Armadilhas Urbanas / Folha do Sul - 22.Dezembro.2014



Armadilhas Urbanas

Bloco quatro da Universidade Federal do Pampa em Bagé. É onde fica, entre outras coisas, o Curso de Música. Duas moças são presenças quase diárias neste bloco, na verdade mãe e filha, a senhora Semira de Fátima Serpa e a senhorita Rosane Serpa Fraga. Rosane é, na verdade, aluna do Curso de Música, e eu diria que tremendamente esforçada, pois todos os dias as duas vem de Hulha Negra para as aulas da Rosane. A presença da mãe da Rosane, Dona Semira, é necessária, devido ao fato de Rosane é deficiente visual total.
O fato de ter nascido sem o dom da visão não impede que Rosane tenha seus sonhos, que se esforce para alcança-los. Na verdade muitas pessoas cegas acabam se tornando grandes músicos provavelmente porque a audição se aguça para compensar a falta da visão. Fico admirado em ver a perseverança e esforço da Rosane e o Amor e dedicação da Dona Semira. Amor de mãe não se discute, mas Dona Semira é como um anjo para a Rosane, que assim tem a possibilidade de conseguir concretizar seu sonho. Outras pessoas com deficiência visual (e outros tipos de limitação física) estão presentes no dia a dia da UNIPAMPA. Podemos vê-las no corredor e é importante o apoio que é dado para que elas possam se realizar como pessoas e cidadãos.
Mas será realmente necessária a presença de um “cuidador” como a Dona Semira? Lamentavelmente quando vemos a presença de buracos, pontas de ferro, e outros arranjos ao longo das calçadas da cidade, ficamos a nos perguntar qual o sentimento de civilidade cristã que temos com estas pessoas? Mesmo para as pessoas ditas “normais” muitas vezes é complicado até mesmo atravessar uma rua. Quero deixar bem claro aqui que normalidade também é uma coisa muito relativa, pois no final todos nós podemos ser atingidos, num descuido qualquer, por um objeto a espreita no passeio ou no meio fio.
Existem pontas de ferro brotando em várias calçadas. Buracos aparecem a todo instante. Rosane me contou que já teve amigos, também deficientes visuais, engolidos por bocas de lobo. As faixas de travessia deveriam ter uma camada de asfalto pelo menos ali para permitir aos cadeirantes uma travessia mais segura. Alias nos sinais de trânsito, um apito indicador para os deficientes visuais seria de bom tamanho.

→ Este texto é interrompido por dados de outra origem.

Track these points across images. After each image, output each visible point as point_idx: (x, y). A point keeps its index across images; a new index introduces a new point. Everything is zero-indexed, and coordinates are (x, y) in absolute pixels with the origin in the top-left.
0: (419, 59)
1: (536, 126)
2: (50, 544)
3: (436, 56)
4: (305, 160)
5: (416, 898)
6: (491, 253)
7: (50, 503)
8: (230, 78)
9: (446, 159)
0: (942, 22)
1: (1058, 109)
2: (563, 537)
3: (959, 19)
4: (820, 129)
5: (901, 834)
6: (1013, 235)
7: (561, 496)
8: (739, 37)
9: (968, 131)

Imagino que quem poderia dizer melhor sobre estas necessidades seriam os próprios deficientes.
Estas pessoas são tão humanas como eu e você. A presença destas armadilhas nos passeios fere a sensibilidade de qualquer um e se tornam verdadeiras armas prontas a atingir estas mesmas pessoas que o sistema deveria proteger e não permitir que elas possam ser atingidas na sua integridade física por simplesmente exercerem seu direito de sair na rua.

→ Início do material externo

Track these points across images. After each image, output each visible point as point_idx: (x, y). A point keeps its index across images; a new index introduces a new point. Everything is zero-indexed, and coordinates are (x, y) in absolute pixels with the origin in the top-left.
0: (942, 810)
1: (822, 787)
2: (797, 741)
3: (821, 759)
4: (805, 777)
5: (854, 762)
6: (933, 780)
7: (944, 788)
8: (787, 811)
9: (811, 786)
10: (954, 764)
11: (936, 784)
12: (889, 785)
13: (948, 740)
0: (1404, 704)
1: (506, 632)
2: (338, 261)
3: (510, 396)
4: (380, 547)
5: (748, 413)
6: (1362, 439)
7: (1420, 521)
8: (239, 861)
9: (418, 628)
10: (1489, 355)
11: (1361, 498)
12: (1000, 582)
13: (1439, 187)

Uma sociedade humana deve primar por ter sensibilidade com aqueles que tem algum tipo de limitação física. Nosso grau como civilização é medido em grande parte por ai. Deixo a esperança que este artigo toque a sensibilidade de algum centro de decisão na nossa cidade e que alguma providência seja tomada para melhorar a qualidade de vida destas pessoas.